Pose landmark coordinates

______

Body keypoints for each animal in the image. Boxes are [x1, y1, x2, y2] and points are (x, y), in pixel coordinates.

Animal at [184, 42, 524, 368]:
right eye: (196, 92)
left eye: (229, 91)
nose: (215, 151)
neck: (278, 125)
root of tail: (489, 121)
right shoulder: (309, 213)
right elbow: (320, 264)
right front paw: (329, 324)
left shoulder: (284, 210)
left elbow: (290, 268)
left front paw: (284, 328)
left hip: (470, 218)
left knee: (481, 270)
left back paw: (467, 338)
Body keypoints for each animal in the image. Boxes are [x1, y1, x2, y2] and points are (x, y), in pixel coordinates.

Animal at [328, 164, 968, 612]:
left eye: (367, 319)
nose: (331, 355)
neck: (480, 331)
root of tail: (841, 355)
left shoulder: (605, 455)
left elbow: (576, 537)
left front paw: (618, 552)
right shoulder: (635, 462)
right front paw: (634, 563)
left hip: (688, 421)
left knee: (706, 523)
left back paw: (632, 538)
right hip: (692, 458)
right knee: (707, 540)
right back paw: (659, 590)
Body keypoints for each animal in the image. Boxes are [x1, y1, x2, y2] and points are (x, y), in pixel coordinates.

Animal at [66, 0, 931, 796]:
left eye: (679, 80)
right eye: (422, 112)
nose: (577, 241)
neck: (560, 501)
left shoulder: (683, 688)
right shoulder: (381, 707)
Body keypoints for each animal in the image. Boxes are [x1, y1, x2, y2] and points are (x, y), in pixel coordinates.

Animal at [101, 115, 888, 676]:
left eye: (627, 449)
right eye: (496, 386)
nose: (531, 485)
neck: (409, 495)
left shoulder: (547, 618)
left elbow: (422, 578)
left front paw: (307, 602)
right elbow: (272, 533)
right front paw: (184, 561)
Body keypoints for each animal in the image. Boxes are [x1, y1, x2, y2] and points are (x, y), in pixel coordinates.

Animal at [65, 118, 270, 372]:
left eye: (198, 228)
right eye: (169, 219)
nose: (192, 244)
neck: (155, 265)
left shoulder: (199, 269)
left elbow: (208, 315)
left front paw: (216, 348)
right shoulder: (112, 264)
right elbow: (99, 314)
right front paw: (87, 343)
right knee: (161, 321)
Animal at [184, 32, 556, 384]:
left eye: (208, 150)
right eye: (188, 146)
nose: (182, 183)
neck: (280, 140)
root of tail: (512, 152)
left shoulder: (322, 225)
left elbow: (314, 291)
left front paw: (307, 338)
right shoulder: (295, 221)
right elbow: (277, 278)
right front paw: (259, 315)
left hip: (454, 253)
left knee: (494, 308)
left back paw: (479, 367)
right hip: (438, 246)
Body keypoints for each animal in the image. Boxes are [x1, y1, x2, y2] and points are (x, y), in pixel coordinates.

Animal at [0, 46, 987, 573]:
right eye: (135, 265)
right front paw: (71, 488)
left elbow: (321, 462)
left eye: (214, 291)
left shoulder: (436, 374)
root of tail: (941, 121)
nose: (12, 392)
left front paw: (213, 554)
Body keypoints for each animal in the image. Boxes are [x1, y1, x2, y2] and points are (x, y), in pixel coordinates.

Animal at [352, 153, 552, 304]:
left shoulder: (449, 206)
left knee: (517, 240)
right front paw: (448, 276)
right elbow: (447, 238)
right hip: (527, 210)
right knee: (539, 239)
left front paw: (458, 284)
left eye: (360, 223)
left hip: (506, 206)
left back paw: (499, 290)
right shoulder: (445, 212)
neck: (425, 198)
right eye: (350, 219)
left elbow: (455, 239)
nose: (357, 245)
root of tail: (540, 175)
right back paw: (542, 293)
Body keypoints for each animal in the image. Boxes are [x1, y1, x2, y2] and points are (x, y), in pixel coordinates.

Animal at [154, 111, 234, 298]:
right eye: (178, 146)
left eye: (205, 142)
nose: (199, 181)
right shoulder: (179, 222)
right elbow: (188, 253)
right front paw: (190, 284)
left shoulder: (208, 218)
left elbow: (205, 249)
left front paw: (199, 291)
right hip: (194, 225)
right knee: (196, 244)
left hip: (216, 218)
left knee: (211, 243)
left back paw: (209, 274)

______

**Required work:** Without leaving anything out, repeat the data exactly.

**Task response:**
Body keypoints for each animal in the image. Boxes are [x1, y1, x2, y2] and points are (x, y), in pixel coordinates.

Animal at [184, 42, 524, 368]:
right eye: (196, 92)
left eye: (229, 91)
nose: (215, 151)
neck: (278, 125)
root of tail: (489, 121)
right shoulder: (309, 213)
right elbow: (320, 264)
right front paw: (329, 324)
left shoulder: (284, 210)
left elbow: (290, 268)
left front paw: (284, 328)
left hip: (470, 218)
left knee: (481, 270)
left back paw: (467, 338)
Body keypoints for each animal in the image. Boxes are [x1, y1, x2, y2] and points are (x, y), in pixel coordinates.

Animal at [328, 164, 968, 612]:
left eye: (367, 319)
nose: (331, 355)
neck: (480, 331)
root of tail: (841, 355)
left shoulder: (605, 455)
left elbow: (576, 537)
left front paw: (618, 552)
right shoulder: (635, 462)
right front paw: (634, 563)
left hip: (688, 421)
left knee: (706, 523)
left back paw: (632, 538)
right hip: (692, 458)
right knee: (707, 540)
right back paw: (659, 590)
Body keypoints for each animal in the image. Boxes are [x1, y1, x2, y2] and points are (x, y), in pixel coordinates.

Animal at [66, 0, 931, 796]:
left eye: (679, 80)
right eye: (422, 112)
nose: (577, 241)
neck: (560, 501)
left shoulder: (683, 688)
right shoulder: (381, 707)
Body keypoints for each animal in the image. Boxes are [x1, y1, x2, y2] and points are (x, y), in pixel coordinates.

Animal at [101, 115, 888, 676]:
left eye: (627, 449)
right eye: (496, 386)
nose: (531, 485)
neck: (409, 495)
left shoulder: (547, 618)
left elbow: (422, 578)
left front paw: (307, 602)
right elbow: (272, 533)
right front paw: (184, 561)
Body keypoints for each animal in the image. Boxes are [x1, y1, x2, y2] and points are (x, y), in pixel coordinates.

Animal at [65, 118, 270, 372]:
left eye: (198, 228)
right eye: (169, 219)
nose: (192, 244)
neck: (155, 265)
left shoulder: (199, 269)
left elbow: (208, 315)
left front paw: (216, 348)
right shoulder: (112, 264)
right elbow: (99, 314)
right front paw: (87, 343)
right knee: (161, 321)
Animal at [184, 32, 556, 384]:
left eye: (208, 150)
right eye: (188, 146)
nose: (182, 183)
neck: (280, 140)
root of tail: (512, 152)
left shoulder: (322, 225)
left elbow: (314, 291)
left front paw: (307, 338)
right shoulder: (295, 221)
right elbow: (277, 278)
right front paw: (259, 315)
left hip: (454, 253)
left knee: (494, 308)
left back paw: (479, 367)
right hip: (438, 246)
Body keypoints for each animal in the image. Boxes are [x1, y1, x2, y2] and points are (x, y), in pixel coordinates.

Animal at [0, 46, 987, 573]:
right eye: (135, 265)
right front paw: (71, 488)
left elbow: (321, 462)
left eye: (214, 291)
left shoulder: (436, 374)
root of tail: (941, 121)
nose: (12, 392)
left front paw: (213, 554)
Body keypoints for each animal in the image. Boxes are [x1, y1, x2, y2] and points are (x, y), in pixel coordinates.

Animal at [352, 153, 552, 304]:
left shoulder: (449, 206)
left knee: (517, 240)
right front paw: (448, 276)
right elbow: (447, 238)
right hip: (527, 210)
right knee: (539, 239)
left front paw: (458, 284)
left eye: (360, 223)
left hip: (506, 206)
left back paw: (499, 290)
right shoulder: (445, 212)
neck: (425, 198)
right eye: (350, 219)
left elbow: (455, 239)
nose: (357, 245)
root of tail: (540, 175)
right back paw: (542, 293)
Body keypoints for each animal in the image. Boxes are [x1, y1, x2, y2] and points are (x, y), in pixel coordinates.

Animal at [154, 111, 234, 298]:
right eye: (178, 146)
left eye: (205, 142)
nose: (199, 181)
right shoulder: (179, 222)
right elbow: (188, 253)
right front paw: (190, 284)
left shoulder: (208, 218)
left elbow: (205, 249)
left front paw: (199, 291)
right hip: (194, 225)
right knee: (196, 244)
left hip: (216, 218)
left knee: (211, 243)
left back paw: (209, 274)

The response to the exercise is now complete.